* * *
Как-то раз со мной произошел случай, не попавший на страницы моего романа, но, так или иначе, кое-что объясняющий. Произошло это лет за десять-пятнадцать до чернухинской развязки. Путешествия по оболочкам занесли мою полную приключений Жизнь в Восточную Украину и поселили поблизости с чеховской Швейцарией в поселке Б., где я и остался, к удивлению своего Сознания, почти на полгода. Как и отмечал Антон Павлович более полувека назад, «сие место с оврагами, степью и речушками, лесами и лесками очаровало и влюбило в себя бесповоротно, не оставляя даже маленького шанса на желание отсюда уехать».
Но шанс у классика все-таки оказался, и он уехал, написав напоследок об этом месте несколько рассказов. В отличие от своего именитого коллеги по писательскому цеху, мое послевкусие оказалось несколько иным, хотя в итоге я также решил покинуть этот райский уголок, потому как ничем от других он не отличался.
Находился я в то время в оболочке пятнадцатилетнего школьника Александра Власова, сочинявшего стихи о добре и любви, что меня, вероятно, и подкупило.
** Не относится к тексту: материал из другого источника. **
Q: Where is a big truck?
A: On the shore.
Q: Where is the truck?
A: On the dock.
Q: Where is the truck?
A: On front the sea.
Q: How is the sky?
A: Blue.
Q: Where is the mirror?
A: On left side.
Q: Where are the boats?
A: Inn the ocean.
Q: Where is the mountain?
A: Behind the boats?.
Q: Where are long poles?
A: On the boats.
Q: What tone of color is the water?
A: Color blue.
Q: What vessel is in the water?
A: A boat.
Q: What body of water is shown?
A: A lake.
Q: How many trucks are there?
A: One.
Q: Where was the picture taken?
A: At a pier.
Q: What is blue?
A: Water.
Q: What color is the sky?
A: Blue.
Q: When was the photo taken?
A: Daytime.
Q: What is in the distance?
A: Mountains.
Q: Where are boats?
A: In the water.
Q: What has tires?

Находился транзитом, иными словами, – катался на автобусе, о чем его водитель не догадывался. Надо отметить, что поселок, в котором жил Шурик (так этого паренька все называли), стоял у самого шоссе Ростов-Харьков, и там имелись две автозаправочные станции. Машин на них всегда было предостаточно, но особенной популярностью эти заправки пользовались у водителей автофургонов (среди которых было немало иностранцев). Просторные площадки для отстоя таких машин располагались рядом с кафе и небольшим мотелем, а, если надо, то и распутниц могли доставить местные сутенеры-ублюдки прямо в машины. Словом, движение было оживленное – и днем, и ночью.
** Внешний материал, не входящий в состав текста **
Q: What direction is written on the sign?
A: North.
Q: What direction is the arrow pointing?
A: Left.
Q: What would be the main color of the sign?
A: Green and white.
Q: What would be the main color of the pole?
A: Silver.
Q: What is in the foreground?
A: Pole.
Вот тут-то постоянно и крутились местные подростки, в сердцах которых страсть к наживе уничтожала врожденные способности стать певцами, писателями, всемирно известными спортсменами, – а, может быть, и простыми рабочими, ценящими такие понятия, как честь, совесть и обыкновенная человечность. Прежде чем разъяснить, о чем я веду речь, должен отметить, что Шурик вроде бы отличался от остальных. Он, как я уже упоминал, писал стихотворения, а еще недурно рисовал, занимался бегом и боксом, учил итальянский язык по словарю, и, что очень важно, не поддавался влиянию «старших товарищей» и приятелей, погрязших в трясине пьянства и воровства и зачастую доходивших до полной деградации.
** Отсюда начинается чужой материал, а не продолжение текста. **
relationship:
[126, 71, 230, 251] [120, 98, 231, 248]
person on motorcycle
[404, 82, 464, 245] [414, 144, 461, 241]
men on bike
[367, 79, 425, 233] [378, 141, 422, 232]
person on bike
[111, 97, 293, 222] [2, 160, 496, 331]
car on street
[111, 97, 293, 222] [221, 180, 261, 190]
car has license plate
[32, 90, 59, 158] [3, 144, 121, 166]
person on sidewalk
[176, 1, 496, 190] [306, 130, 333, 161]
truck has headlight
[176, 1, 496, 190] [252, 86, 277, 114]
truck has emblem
Итак, начало девяностых. В стране процветает преступность и безработица. Рабочий человек считается «лохом», а прослыть блатным – это значит быть в почете. Невиданное остапобендерство поражает не только изощренностью, но и количеством своих приверженцев. Детская преступность стремительно догоняет взрослую. Всеобщий хаос не оставляет в стороне и поселок, в котором я остановился, выбрав тело подростка из небогатой рабочей семьи. В Б. среди молодежи был распространено «толкание дырок, гаек и веревок». Справедливости ради стоит отметить, что этот вид «зарабатывания» на пропитание постоянно сопрягался с немалым риском, что, впрочем, не добавляло ему очков чести. «Толкание» означает сбыт, «дырки» и «гайки» – поддельные золотые кольца, «веревки» – такие же цепочки. Объяснять, где все это брали – значит, бездарно тратить ваше время, дорогой читатель. Просто скажу, что при натирании подделок пастой ГОИ они становились неотличимы от настоящих почти на два дня. И лишь с помощью ляписного карандаша можно было в ту же секунду определить, что это фальшивка, пусть даже на ней и стоит проба. Со временем местные умельцы научились покрывать свое фуфло тонкой позолотой, которая держалась почти неделю. Клиентов на такой товар всегда хватало, ведь за него просили полцены, а то и того меньше – «не откажите, Христа ради; вот все, что осталось – на хлеб, да на лекарство не хватает».